Ve nihayetinde öyle acınacak bir hale düştük ki yeryüzüne anarşi, terör, savaş ve sömürüden başka bir şey götüremeyen batı emperyalizminden medet umar hale geldik. Ne acı bir hakikat! Efendimiz (S.A.V) tek başına bütün bir dünyaya medeniyet götürürken, bu gün sayı olarak milyarları aşan biz ümmeti, değil başkasına kendi asayişimizi sağlamaktan aciz kaldık; yeryüzündeki tağutlara savaş açacağımız yerde birbirimizi yiyecek kadar aciz bir duruma düştük. Ve bunun neticesinde zillete, esarete, sefalete boyun eğmek zorunda kaldık.

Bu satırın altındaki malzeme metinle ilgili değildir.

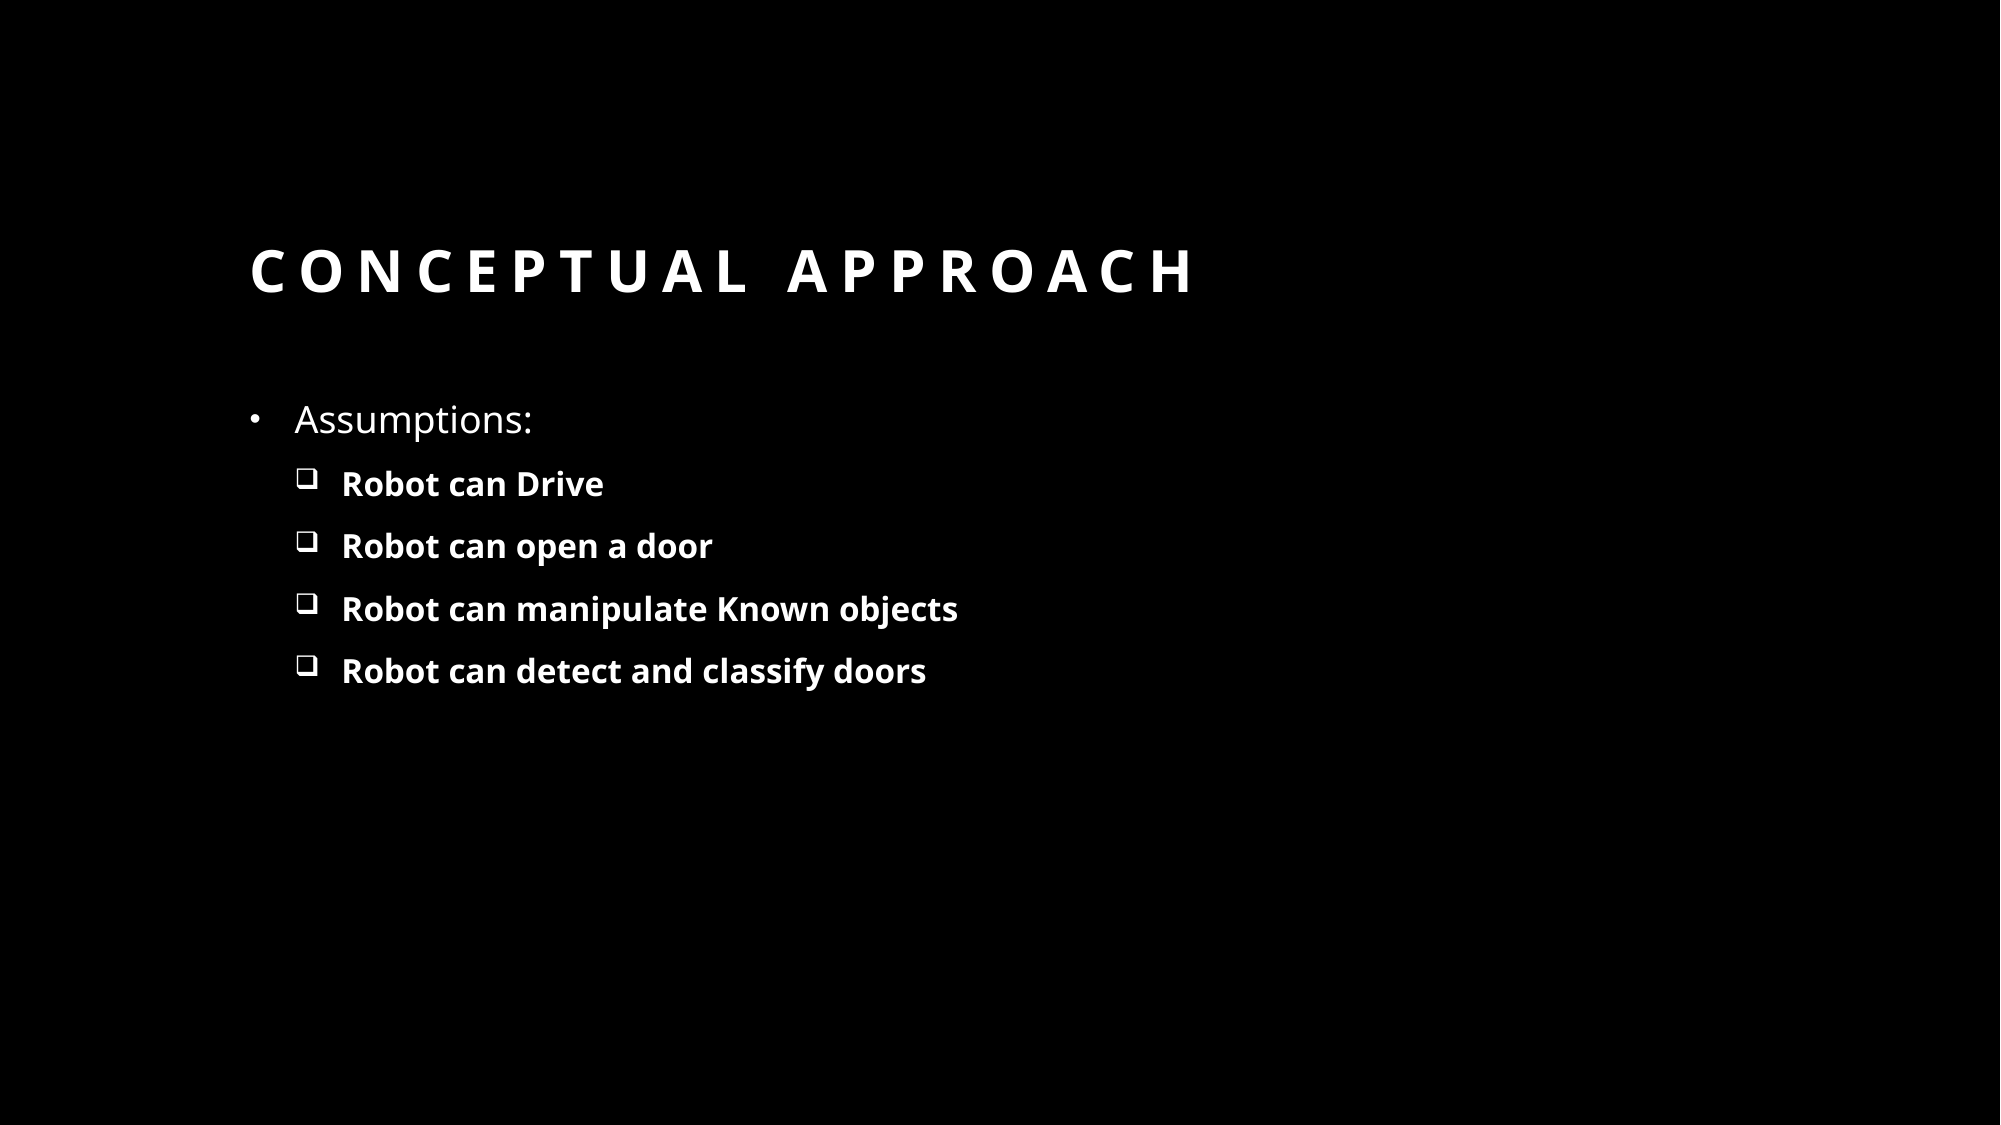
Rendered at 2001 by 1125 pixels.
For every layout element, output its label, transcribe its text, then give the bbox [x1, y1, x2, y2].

title Conceptual approach [234, 171, 1750, 313]
list Assumptions: Robot can Drive Robot can open a door Robot can manipulate Known objects Robot can detect and classify doors [234, 375, 1750, 1000]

Zira bir olmaktan çıktık. Bir olmak tan çıkınca da parçalara bölündük, parçalara bölününce ittihad-ı İslama davet etmek yerine, cemaatimize, meşrebimize, grubumuza davet ettik. Bütün bunlar yaşanırken ne hale geldiğimizi bile unuttuk . ' Hep birlikte Allahın ipine kurana sımsıkı sarılın. Parçalanmayın Allahın size olan nimetini hatırlayın.; hani siz birbirinize düşman kişiler idiniz de O, gönüllerinizi birleştirmiş ve onun nimeti sayesinde kardeş kimseler oluvermiştiniz.' Ve 'Sizi hayra çağıran, iyiliği emredip kötülüklerden men eden bir topluluk bulunsun. İşte onlar kurtuluşa ermiş kimselerdir.' Buyuran Rabbimizin emirlerini unuttuk. Oysa Allah'ımız bir, bize hakikat yolunu gösteren Peygamberimiz (S.A.V) bir, kitabımız bir ve daha bizi birliğe davet eden nice birlerimiz varken hakikatı parçalamayı, marifet sayıp üstünlük iddia ettik kendimizce. Oysa mahkeme-i Kübra da aynı şeylerden hesaba çekileceğimizi unutmamak lazım.
Farklı görüşlerimiz farklı düşüncelerimiz olabilir ama bu bizi birbirimizden ayırmamalı. ' Kendilerine apaçık deliller geldikten sonra parçalanıp ayrılığa düşenler gibi olmayın. İşte bunlar için pek büyük bir azap vardır.' (ali İmran 105) Ayeti kerimesini tekrar okumalı.selam ve dua ile.